I think using ./. (or in general specifying the project root; i.e., ./.. in a subdirectory) is an anti-pattern most of the time. You are specifying each file in the project (or each tracked file in the case of flakes) as a dependency, which is not true most of the time. The derivation will be rebuilt at each file change, and some of that rebuilds will be unnecessary.


Now back to your original question; reproducibility issue mentioned on nix.dev is not valid when using flakes because the directory and each tracked file is moved to Nix store and the evaluation happens on that directory in Nix store. Since Nix uses “source” as the directory name for the directory that the evaluation happens in, regardless of the original directory name, there is no reproducibility issue in this regard.

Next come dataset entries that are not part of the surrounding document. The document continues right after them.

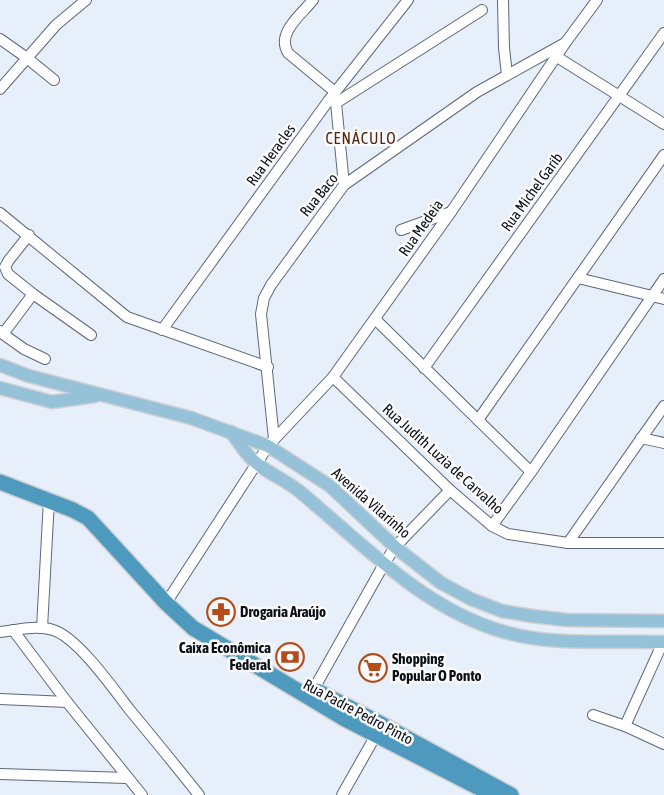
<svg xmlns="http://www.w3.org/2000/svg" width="664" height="795" font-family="'Asap Condensed',sans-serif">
<rect width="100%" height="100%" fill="#e7effb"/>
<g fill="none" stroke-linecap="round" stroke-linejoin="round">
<defs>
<g id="minor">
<path d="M313,0c-12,15 -37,33 -25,53l47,39"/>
<polyline points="503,0 504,48 507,75"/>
<polyline points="0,39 27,58 54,80"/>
<polyline points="557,57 664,124"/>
<polyline points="0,89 56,25 86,0"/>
<polyline points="336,103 482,10"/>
<polyline points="336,103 344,185"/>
<polyline points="0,213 127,317 268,367"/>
<polyline points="401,230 451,212"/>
<polyline points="29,235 9,260 5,267 8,274 33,294 91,335"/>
<polyline points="578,278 664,299"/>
<polyline points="375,319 531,472"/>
<polyline points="162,330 329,100 408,0"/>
<polyline points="0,331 3,334 33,294"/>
<polyline points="3,334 24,349 45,359"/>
<polyline points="424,368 664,33"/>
<polyline points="333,377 450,490 492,526 508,534 568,543 664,543"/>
<polyline points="478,420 664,155"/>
<polyline points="641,438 664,443"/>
<polyline points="274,439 261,314 264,298 271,285 344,185 477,92 565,43"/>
<polyline points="492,526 531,472 664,279"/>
<polyline points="568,543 664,406"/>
<polyline points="166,603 268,446 333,377 451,212 566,42 597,0"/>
<polyline points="42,628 49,500"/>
<polyline points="13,630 67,702 142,795"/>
<path d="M0,632c16,-2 37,-7 53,-2 24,7 60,58 76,79 24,29 47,57 70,86"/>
<polyline points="311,694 384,564 395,547 450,490"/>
<polyline points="0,699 67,702"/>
<polyline points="593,715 625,726 664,744"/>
<polyline points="625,726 663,642"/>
<polyline points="0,774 127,778"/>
<polyline points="342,795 376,735"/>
</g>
<g id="major">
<polyline points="0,365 29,376 191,418 268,446 330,486 395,547 441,583 471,599 502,611 532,616 567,620 664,621"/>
<polyline points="0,388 52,402 95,396"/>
<path d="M231,432c8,10 14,22 24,30 13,11 30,18 44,29 63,52 122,116 202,140 52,16 110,9 163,11"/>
</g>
<g id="highway">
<polyline points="0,482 73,510 88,518 166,603 193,628 345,719 493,795"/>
<polyline points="317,691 381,724 511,795"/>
</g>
</defs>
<use href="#minor" stroke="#5c687a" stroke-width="12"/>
<use href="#major" stroke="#cecfd1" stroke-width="15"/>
<use href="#highway" stroke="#cecfd1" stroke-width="18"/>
<use href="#minor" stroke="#fff" stroke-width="10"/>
<use href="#major" stroke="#95c2d9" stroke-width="12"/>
<use href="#highway" stroke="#4e9abf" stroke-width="15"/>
</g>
<defs>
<symbol id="pharmacy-ring" viewBox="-11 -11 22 22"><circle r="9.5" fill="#fbfbfb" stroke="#b34e1c" stroke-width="1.5"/><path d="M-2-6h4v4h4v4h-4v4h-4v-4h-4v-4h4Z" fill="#b34e1c"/></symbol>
<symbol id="bank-ring" viewBox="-11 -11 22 22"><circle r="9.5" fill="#fbfbfb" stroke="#b34e1c" stroke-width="1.5"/><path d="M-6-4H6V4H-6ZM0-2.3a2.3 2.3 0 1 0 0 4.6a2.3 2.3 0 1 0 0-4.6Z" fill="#b34e1c"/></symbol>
<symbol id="supermarket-ring" viewBox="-11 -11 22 22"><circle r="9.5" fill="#fbfbfb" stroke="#b34e1c" stroke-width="1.5"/><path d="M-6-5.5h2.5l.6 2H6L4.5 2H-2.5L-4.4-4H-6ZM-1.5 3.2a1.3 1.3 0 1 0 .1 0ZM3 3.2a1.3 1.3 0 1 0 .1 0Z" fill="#b34e1c"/></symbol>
</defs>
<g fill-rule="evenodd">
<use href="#pharmacy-ring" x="205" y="596" width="32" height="32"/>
<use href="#bank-ring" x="274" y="641" width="32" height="32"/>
<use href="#supermarket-ring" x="357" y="652" width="32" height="32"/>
</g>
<g text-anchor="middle" stroke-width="5" stroke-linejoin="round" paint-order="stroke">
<g font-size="15" fill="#0b1017" stroke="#fbfbfb">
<text transform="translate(271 155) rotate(-54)" y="5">Rua Heracles</text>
<text transform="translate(532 192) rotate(-54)" y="5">Rua Michel Garib</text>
<text transform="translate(319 195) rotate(-51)" y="5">Rua Baco</text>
<text transform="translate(421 228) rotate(-55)" y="5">Rua Medeia</text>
<text transform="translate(443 459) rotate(42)" y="5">Rua Judith Luzia de Carvalho</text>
<text transform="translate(371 503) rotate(41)" y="5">Avenida Vilarinho</text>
<text transform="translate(358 712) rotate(28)" y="5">Rua Padre Pedro Pinto</text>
</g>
<g font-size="15" font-weight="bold" fill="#0b1017" stroke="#fbfbfb" text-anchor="start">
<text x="240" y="617">Drogaria Araújo</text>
<text x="271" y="653" text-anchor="end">Caixa Econômica<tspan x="271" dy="17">Federal</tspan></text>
<text x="392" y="664">Shopping<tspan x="392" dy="17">Popular O Ponto</tspan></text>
</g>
<g font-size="16" letter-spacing="1" fill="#54230c" stroke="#fbfbfb">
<text x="361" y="144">CENÁCULO</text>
</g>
</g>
</svg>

self is an attribute set that has an attribute named outPath that points to the source directory of the flake in the Nix store as a string with context and the attribute set can be coerced to that value with toString.

./. (assuming that is the project root) refers to the same directory as a Nix path. It can be coerced to string both explicitly or implicitly:

  • You can explicitly call toString to coerce to the path to a string with the same value as self.outPath but without a context.
  • Or, the path can be implicitly coerced to a string with "${./.}". In this case Nix will actually move the directory to another directory and the string will be the path of the new directory and it will have a context.

So, if you explicitly use toString with the Nix path (e.g. ./.) there shouldn’t be any inefficiency compared to using self.outPath. But I don’t think you should use the project root as a derivation source as is because of the reason I described in the first paragraph. You should probably filter the directory with builtins.path, nix-filter, etc.